Monday, April 7, 2008

Good bye left side!

In yesterday's technology section of The New York Times an article was published titled, " Let Computers Compute. It’s the Age of the Right Brain". I don't know how to take it. First it crosses my mind how wonderful it is that large companies and the computer age so set in logical processing are investing in the creative end of the right side of the brain. One of the 'morals to the story' as they call it is that when people focus on the right side of their brain,

"There’s power in making career choices for fundamental reasons, such as doing something you love, instead of instrumental reasons, like hoping a job will be a steppingstone to something else."

That is important. I always value people who do things because they love them and not because it gets them a grade or a bigger paycheck. Yet, there is something about ignoring the left side of the brain that scares me. Where the advent of computers certainly lets some of that logical thinking off the shoulders of humans it arguably needed a lot of creativity in order to create the computers in the first place. I recall a book I read a few years ago, Plowing the Dark by Richard Powers, that to me integrates a lot of that left brain thinking with right brain thinking. In the book virtual reality designers, and a special artist look to create a space called 'the Cavern' where are can take form. Many of these virtual reality art pieces look just like the original. The virtual reality researchers are sharply countered by the story of one many held prison in a war torn country with little stimulation at all.
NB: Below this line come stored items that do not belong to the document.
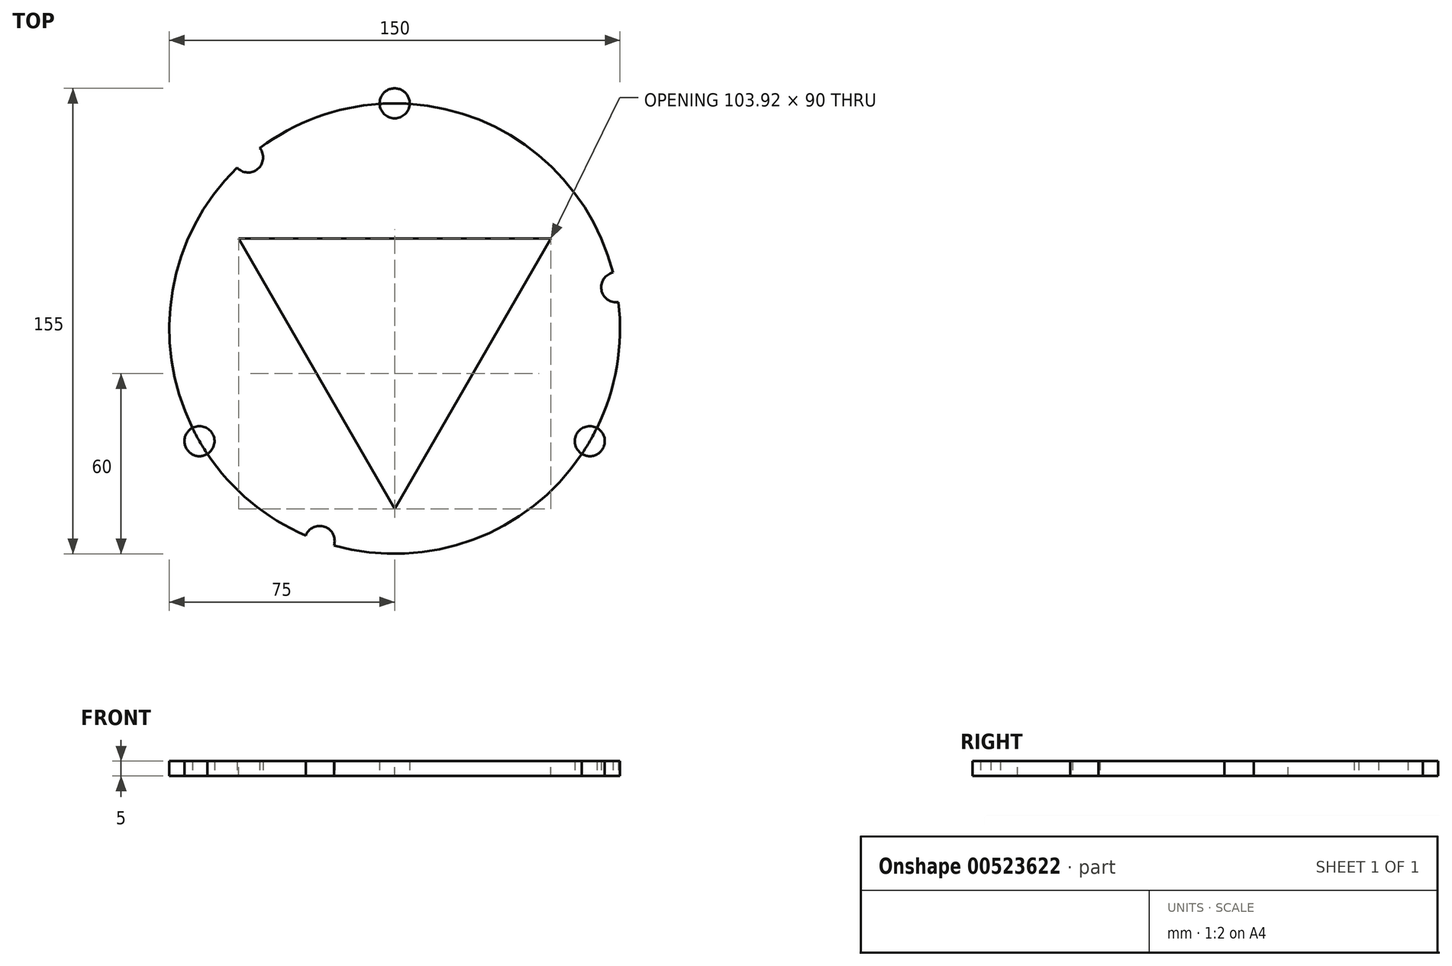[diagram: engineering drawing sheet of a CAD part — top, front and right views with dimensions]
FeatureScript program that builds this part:
annotation { "Feature Type Name" : "Feature", "Feature Type Description" : "" }
export const myFeature = defineFeature(function(context is Context, id is Id, definition is map)
    precondition{}
    {
        {
            var Q0;
            Q0=qCreatedBy(makeId("Top.planeOp"),FACE);
            var sketch = newSketch(context, id + "F0", { "sketchPlane" : qUnion([Q0])});
            skCircle(sketch, "E0", {"center": v(0, 0) * mm, "radius": 75 * mm});
            skLineSegment(sketch, "E1", {"start": v(0, 150) * mm, "end": v(-129.9, -75) * mm});
            skLineSegment(sketch, "E2", {"start": v(-129.9, -75) * mm, "end": v(129.9, -75) * mm});
            skLineSegment(sketch, "E3", {"start": v(129.9, -75) * mm, "end": v(0, 150) * mm});
            skText(sketch, "E4", { "text": "Z", "fontName": "OpenSans-Bold.ttf"});
            skText(sketch, "E5", { "text": "Y\n\n", "fontName": "OpenSans-Bold.ttf"});
            skText(sketch, "E6", { "text": "X", "fontName": "OpenSans-Bold.ttf"});
            skPoint(sketch, "E7", {"position": v(0, 75) * mm});
            skPoint(sketch, "E8", {"position": v(-64.95, -37.5) * mm});
            skPoint(sketch, "E9", {"position": v(64.95, -37.5) * mm});
            skLineSegment(sketch, "E10", {"start": v(0, 150) * mm, "end": v(0, 0) * mm});
            skLineSegment(sketch, "E11", {"start": v(0, 0) * mm, "end": v(-129.9, -75) * mm});
            skLineSegment(sketch, "E12", {"start": v(0, 0) * mm, "end": v(129.9, -75) * mm});
            skCircle(sketch, "E13", {"center": v(0, 75) * mm, "radius": 5 * mm});
            skCircle(sketch, "E14", {"center": v(64.95, -37.5) * mm, "radius": 5 * mm});
            skCircle(sketch, "E15", {"center": v(-64.95, -37.5) * mm, "radius": 5 * mm});
            skCircle(sketch, "E16", {"center": v(-24.95, -70.73) * mm, "radius": 5 * mm});
            skCircle(sketch, "E17.1.0", {"center": v(73.73, 13.75) * mm, "radius": 5 * mm});
            skCircle(sketch, "E17.2.0", {"center": v(-48.78, 56.97) * mm, "radius": 5 * mm});
            const initialGuessF0  = {"E4": [-0.04947, 0.15402, 1, 0, 0.01288], "E5": [-0.19281, -0.1153, 1, 0, 0.02408], "E6": [0.16386, -0.11922, 1, 0, 0.02408]};
            skSetInitialGuess(sketch, initialGuessF0);
            skSolve(sketch);
        }
        {
            var Q0;
            {var subQ5=sQuery(id+"F0.wireOp",EDGE,"E0");var subQ6=makeQuery(id+"F0.imprint","INTERSECT",VERTEX,{"derivedFrom":[subQ5,sQuery(id+"F0.wireOp",EDGE,"E1")]});Q0=makeQuery(id+"F0.imprint","IMPRINT",FACE,{"disambiguationData":[TD([[makeQuery(id+"F0.imprint","IMPRINT",EDGE,{"disambiguationData":[TD([[subQ6,1.0]])],"derivedFrom":subQ5}),1.0]])]});}
            var Q1;
            {var subQ5=sQuery(id+"F0.wireOp",EDGE,"E0");var subQ6=makeQuery(id+"F0.imprint","INTERSECT",VERTEX,{"derivedFrom":[subQ5,sQuery(id+"F0.wireOp",EDGE,"E2")]});Q1=makeQuery(id+"F0.imprint","IMPRINT",FACE,{"disambiguationData":[TD([[makeQuery(id+"F0.imprint","IMPRINT",EDGE,{"disambiguationData":[TD([[subQ6,1.0]])],"derivedFrom":subQ5}),1.0]])]});}
            var Q2;
            {var subQ7=sQuery(id+"F0.wireOp",EDGE,"E0");var subQ9=makeQuery(id+"F0.imprint","INTERSECT",VERTEX,{"derivedFrom":[subQ7,sQuery(id+"F0.wireOp",EDGE,"E3")]});Q2=makeQuery(id+"F0.imprint","IMPRINT",FACE,{"disambiguationData":[TD([[makeQuery(id+"F0.imprint","IMPRINT",EDGE,{"disambiguationData":[TD([[subQ9,-1.0]])],"derivedFrom":subQ7}),1.0]])]});}
            var Q3;
            {var subQ0=sQuery(id+"F0.wireOp",EDGE,"E13");var subQ1=sQuery(id+"F0.wireOp",EDGE,"E0");var subQ2=makeQuery(id+"F0.imprint","INTERSECT",VERTEX,{"disambiguationData":[OD(0.0)],"derivedFrom":[subQ1,subQ0]});Q3=makeQuery(id+"F0.imprint","IMPRINT",FACE,{"disambiguationData":[TD([[makeQuery(id+"F0.imprint","IMPRINT",EDGE,{"disambiguationData":[TD([[subQ2,-1.0]])],"derivedFrom":subQ1}),-1.0]])]});}
            var Q4;
            {var subQ0=sQuery(id+"F0.wireOp",EDGE,"E10");var subQ1=sQuery(id+"F0.wireOp",EDGE,"E0");var subQ2=makeQuery(id+"F0.imprint","INTERSECT",VERTEX,{"derivedFrom":[subQ1,subQ0]});Q4=makeQuery(id+"F0.imprint","IMPRINT",FACE,{"disambiguationData":[TD([[makeQuery(id+"F0.imprint","IMPRINT",EDGE,{"disambiguationData":[TD([[subQ2,-1.0]])],"derivedFrom":subQ1}),-1.0]])]});}
            var Q5;
            {var subQ0=sQuery(id+"F0.wireOp",EDGE,"E11");var subQ1=sQuery(id+"F0.wireOp",EDGE,"E0");var subQ2=makeQuery(id+"F0.imprint","INTERSECT",VERTEX,{"derivedFrom":[subQ1,subQ0]});Q5=makeQuery(id+"F0.imprint","IMPRINT",FACE,{"disambiguationData":[TD([[makeQuery(id+"F0.imprint","IMPRINT",EDGE,{"disambiguationData":[TD([[subQ2,-1.0]])],"derivedFrom":subQ1}),-1.0]])]});}
            var Q6;
            {var subQ0=sQuery(id+"F0.wireOp",EDGE,"E15");var subQ1=sQuery(id+"F0.wireOp",EDGE,"E0");var subQ2=makeQuery(id+"F0.imprint","INTERSECT",VERTEX,{"disambiguationData":[OD(0.0)],"derivedFrom":[subQ1,subQ0]});Q6=makeQuery(id+"F0.imprint","IMPRINT",FACE,{"disambiguationData":[TD([[makeQuery(id+"F0.imprint","IMPRINT",EDGE,{"disambiguationData":[TD([[subQ2,-1.0]])],"derivedFrom":subQ1}),-1.0]])]});}
            var Q7;
            {var subQ0=sQuery(id+"F0.wireOp",EDGE,"E14");var subQ1=sQuery(id+"F0.wireOp",EDGE,"E0");var subQ2=makeQuery(id+"F0.imprint","INTERSECT",VERTEX,{"disambiguationData":[OD(0.0)],"derivedFrom":[subQ1,subQ0]});Q7=makeQuery(id+"F0.imprint","IMPRINT",FACE,{"disambiguationData":[TD([[makeQuery(id+"F0.imprint","IMPRINT",EDGE,{"disambiguationData":[TD([[subQ2,-1.0]])],"derivedFrom":subQ1}),-1.0]])]});}
            var Q8;
            {var subQ0=sQuery(id+"F0.wireOp",EDGE,"E12");var subQ1=sQuery(id+"F0.wireOp",EDGE,"E0");var subQ2=makeQuery(id+"F0.imprint","INTERSECT",VERTEX,{"derivedFrom":[subQ1,subQ0]});Q8=makeQuery(id+"F0.imprint","IMPRINT",FACE,{"disambiguationData":[TD([[makeQuery(id+"F0.imprint","IMPRINT",EDGE,{"disambiguationData":[TD([[subQ2,-1.0]])],"derivedFrom":subQ1}),-1.0]])]});}
            extrude(context, id + "F1", {"entities" : qUnion([Q0, Q1, Q2, Q3, Q4, Q5, Q6, Q7, Q8]), "depth" : 5 * mm, "offsetDistance" : 25 * mm});
        }
        {
            var Q0;
            Q0=makeQuery(id+"F1.opExtrude","CAP_FACE",FACE,{"disambiguationData":[OSD([sQuery(id+"F0.wireOp",EDGE,"E0"),sQuery(id+"F0.wireOp",EDGE,"E13"),sQuery(id+"F0.wireOp",EDGE,"E14"),sQuery(id+"F0.wireOp",EDGE,"E15"),sQuery(id+"F0.wireOp",EDGE,"E16"),sQuery(id+"F0.wireOp",EDGE,"E17.1.0"),sQuery(id+"F0.wireOp",EDGE,"E17.2.0")])],"isStart":false});
            var sketch = newSketch(context, id + "F2", { "sketchPlane" : qUnion([Q0])});
            skLineSegment(sketch, "E18", {"start": v(-51.96, 30) * mm, "end": v(0, -60) * mm});
            skPoint(sketch, "E18.startSnap0", {"position": v(-45.52, 53.18) * mm});
            skLineSegment(sketch, "E19", {"start": v(0, -60) * mm, "end": v(51.96, 30) * mm});
            skLineSegment(sketch, "E20", {"start": v(51.96, 30) * mm, "end": v(-51.96, 30) * mm});
            skSolve(sketch);
        }
        {
            var Q0;
            Q0=makeQuery(id+"F2.imprint","IMPRINT",FACE,{"disambiguationData":[TD([[makeQuery(id+"F2.imprint","IMPRINT",EDGE,{"derivedFrom":sQuery(id+"F2.wireOp",EDGE,"E18")}),1.0]])]});
            extrude(context, id + "F3", {"entities" : qUnion([Q0]), "operationType" : NewBodyOperationType.REMOVE, "oppositeDirection" : true, "depth" : 25 * mm, "offsetDistance" : 25 * mm});
        }
    });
I think I just figured out the meaning of the book.

It's not about the left side, the right side, and the left side versus the right side but how the two interact and compliment each other. Yes, people tend to prefer one side to the other but both the logical and creative need to be stimulated in order to create masterpieces like 'the Cavern' in Plowing the Dark. Whether you are getting your BFA or MBA in order to truly excel to the top of your field, and probably to gain satisfaction, you need both. Okay, so not everybody is going to be a revolutionary in their career of choice but why not train kids early on to use both sides, or lots of sides as Gardner might argue.

Between the left side of the brain and the right side of the brain lies the corpus callosum. Where the left side used to be favored there is no reason now to focus solely on the right. People were born with thousands of nerves connecting the two, and that is the way it should ideally be.